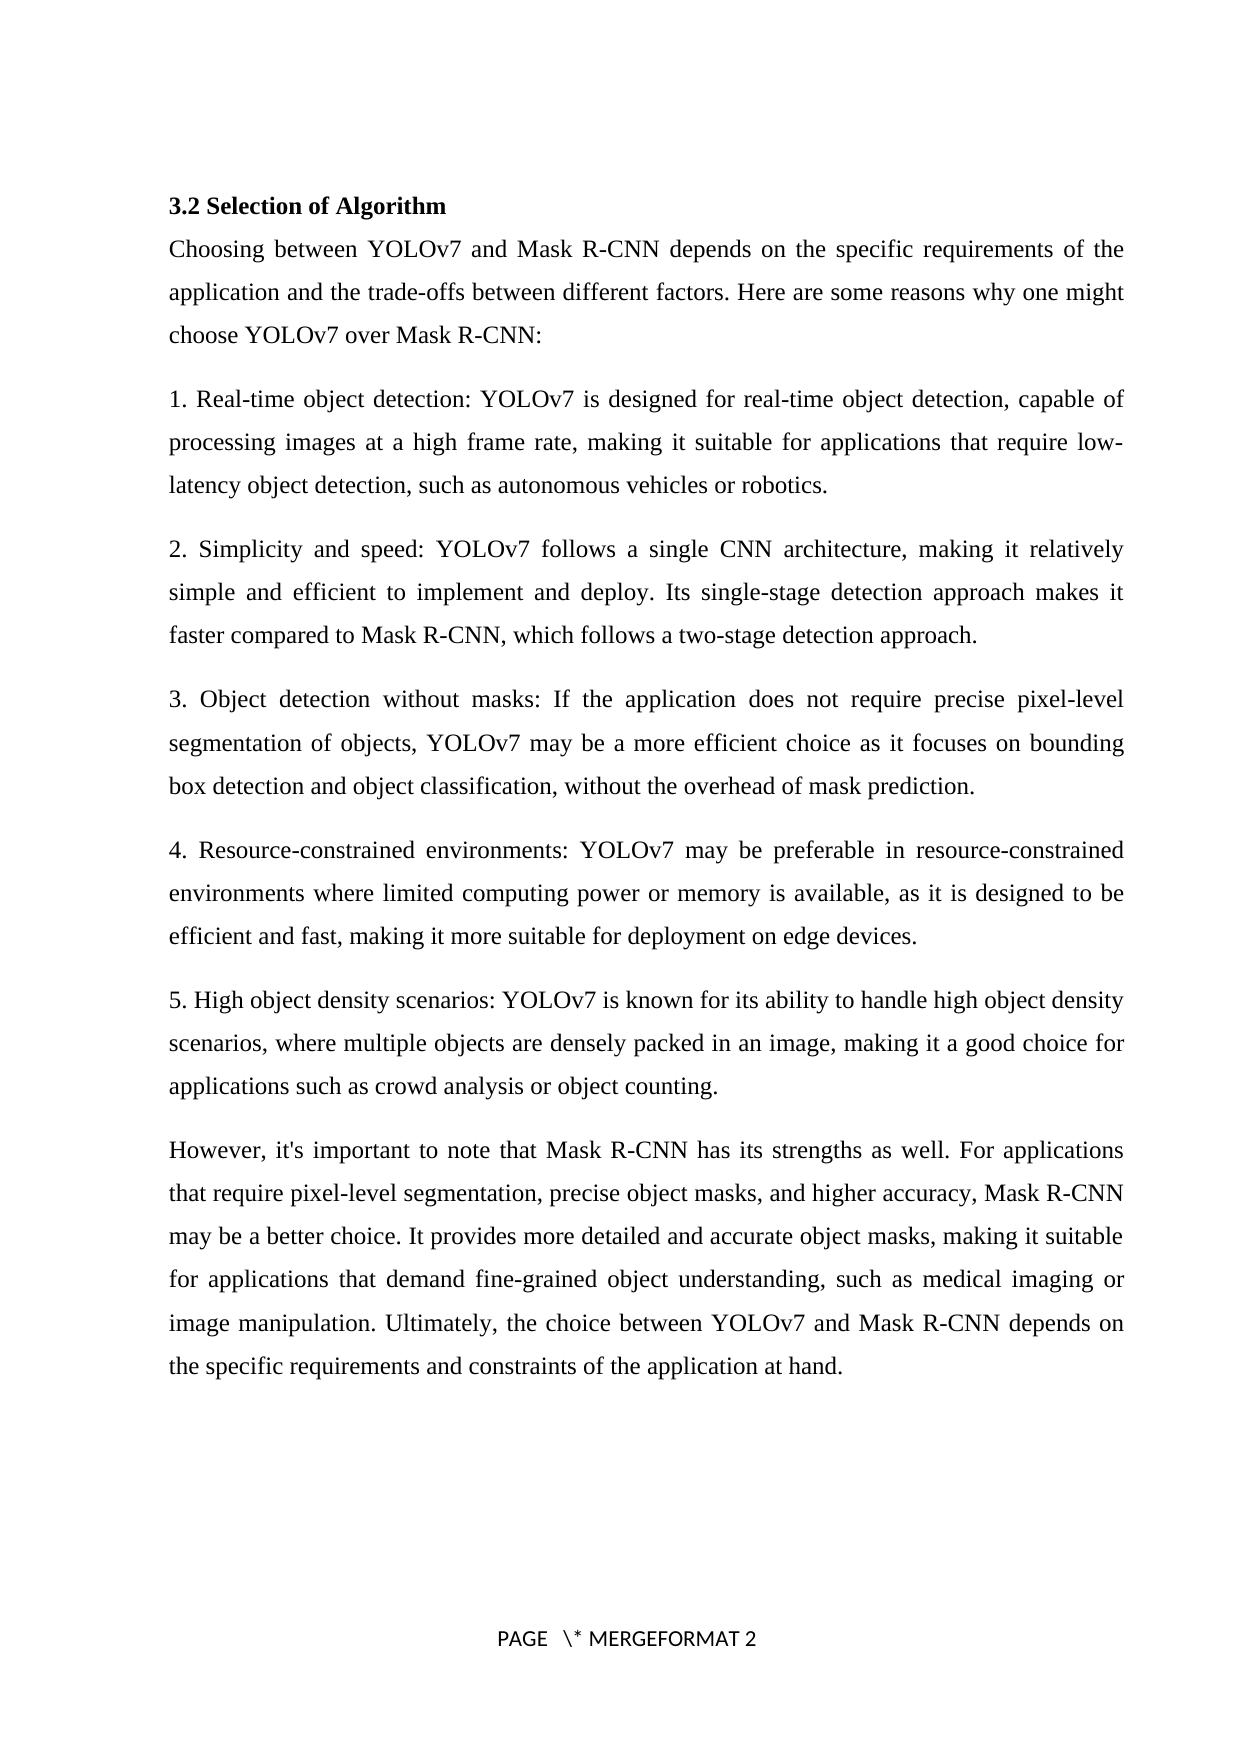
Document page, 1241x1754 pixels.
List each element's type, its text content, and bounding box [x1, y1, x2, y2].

text 5. High object density scenarios: YOLOv7 is known for its ability to handle high object density scenarios, where multiple objects are densely packed in an image, making it a good choice for applications such as crowd analysis or object counting. [169, 985, 1125, 1100]
subtitle 3.2 Selection of Algorithm [169, 191, 1125, 219]
text 1. Real-time object detection: YOLOv7 is designed for real-time object detection, capable of processing images at a high frame rate, making it suitable for applications that require low-latency object detection, such as autonomous vehicles or robotics. [169, 384, 1125, 499]
text Choosing between YOLOv7 and Mask R-CNN depends on the specific requirements of the application and the trade-offs between different factors. Here are some reasons why one might choose YOLOv7 over Mask R-CNN: [169, 234, 1125, 349]
text 2. Simplicity and speed: YOLOv7 follows a single CNN architecture, making it relatively simple and efficient to implement and deploy. Its single-stage detection approach makes it faster compared to Mask R-CNN, which follows a two-stage detection approach. [169, 534, 1125, 649]
text 4. Resource-constrained environments: YOLOv7 may be preferable in resource-constrained environments where limited computing power or memory is available, as it is designed to be efficient and fast, making it more suitable for deployment on edge devices. [169, 835, 1125, 950]
text 3. Object detection without masks: If the application does not require precise pixel-level segmentation of objects, YOLOv7 may be a more efficient choice as it focuses on bounding box detection and object classification, without the overhead of mask prediction. [169, 684, 1125, 799]
text However, it's important to note that Mask R-CNN has its strengths as well. For applications that require pixel-level segmentation, precise object masks, and higher accuracy, Mask R-CNN may be a better choice. It provides more detailed and accurate object masks, making it suitable for applications that demand fine-grained object understanding, such as medical imaging or image manipulation. Ultimately, the choice between YOLOv7 and Mask R-CNN depends on the specific requirements and constraints of the application at hand. [169, 1135, 1125, 1379]
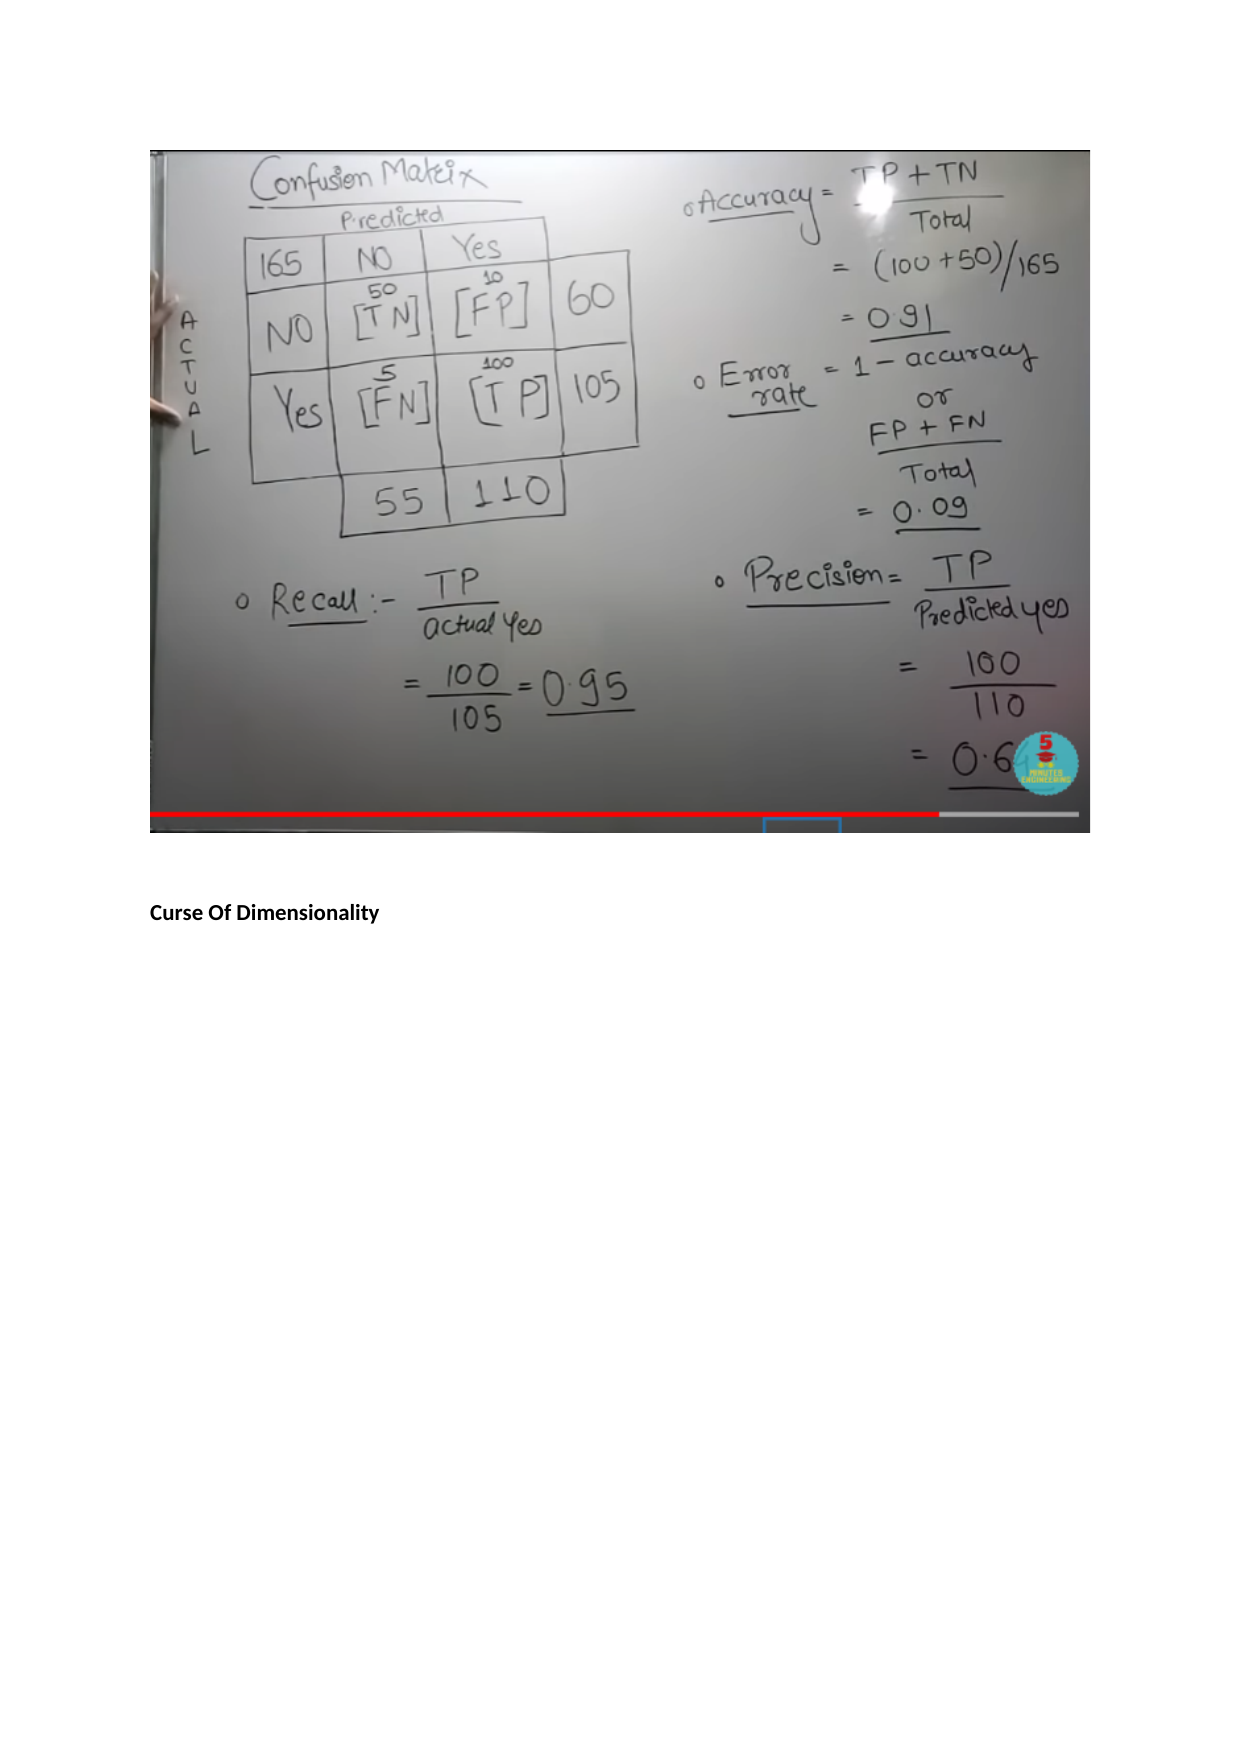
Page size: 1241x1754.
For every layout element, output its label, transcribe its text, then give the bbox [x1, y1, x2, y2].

*What is needed:* Output nothing but the records above, word for word, with the pictures removed.

*Written response:*
Document page, 1241x1754 pixels.
List each element's type, its text content, and bounding box [x1, y1, x2, y2].

text 5. High object density scenarios: YOLOv7 is known for its ability to handle high object density scenarios, where multiple objects are densely packed in an image, making it a good choice for applications such as crowd analysis or object counting. [169, 985, 1125, 1100]
subtitle 3.2 Selection of Algorithm [169, 191, 1125, 219]
text 1. Real-time object detection: YOLOv7 is designed for real-time object detection, capable of processing images at a high frame rate, making it suitable for applications that require low-latency object detection, such as autonomous vehicles or robotics. [169, 384, 1125, 499]
text Choosing between YOLOv7 and Mask R-CNN depends on the specific requirements of the application and the trade-offs between different factors. Here are some reasons why one might choose YOLOv7 over Mask R-CNN: [169, 234, 1125, 349]
text 2. Simplicity and speed: YOLOv7 follows a single CNN architecture, making it relatively simple and efficient to implement and deploy. Its single-stage detection approach makes it faster compared to Mask R-CNN, which follows a two-stage detection approach. [169, 534, 1125, 649]
text 4. Resource-constrained environments: YOLOv7 may be preferable in resource-constrained environments where limited computing power or memory is available, as it is designed to be efficient and fast, making it more suitable for deployment on edge devices. [169, 835, 1125, 950]
text 3. Object detection without masks: If the application does not require precise pixel-level segmentation of objects, YOLOv7 may be a more efficient choice as it focuses on bounding box detection and object classification, without the overhead of mask prediction. [169, 684, 1125, 799]
text However, it's important to note that Mask R-CNN has its strengths as well. For applications that require pixel-level segmentation, precise object masks, and higher accuracy, Mask R-CNN may be a better choice. It provides more detailed and accurate object masks, making it suitable for applications that demand fine-grained object understanding, such as medical imaging or image manipulation. Ultimately, the choice between YOLOv7 and Mask R-CNN depends on the specific requirements and constraints of the application at hand. [169, 1135, 1125, 1379]
Page size: 1241x1754.
For every layout element, output its label, transcribe its text, then give the bbox [x1, y1, x2, y2].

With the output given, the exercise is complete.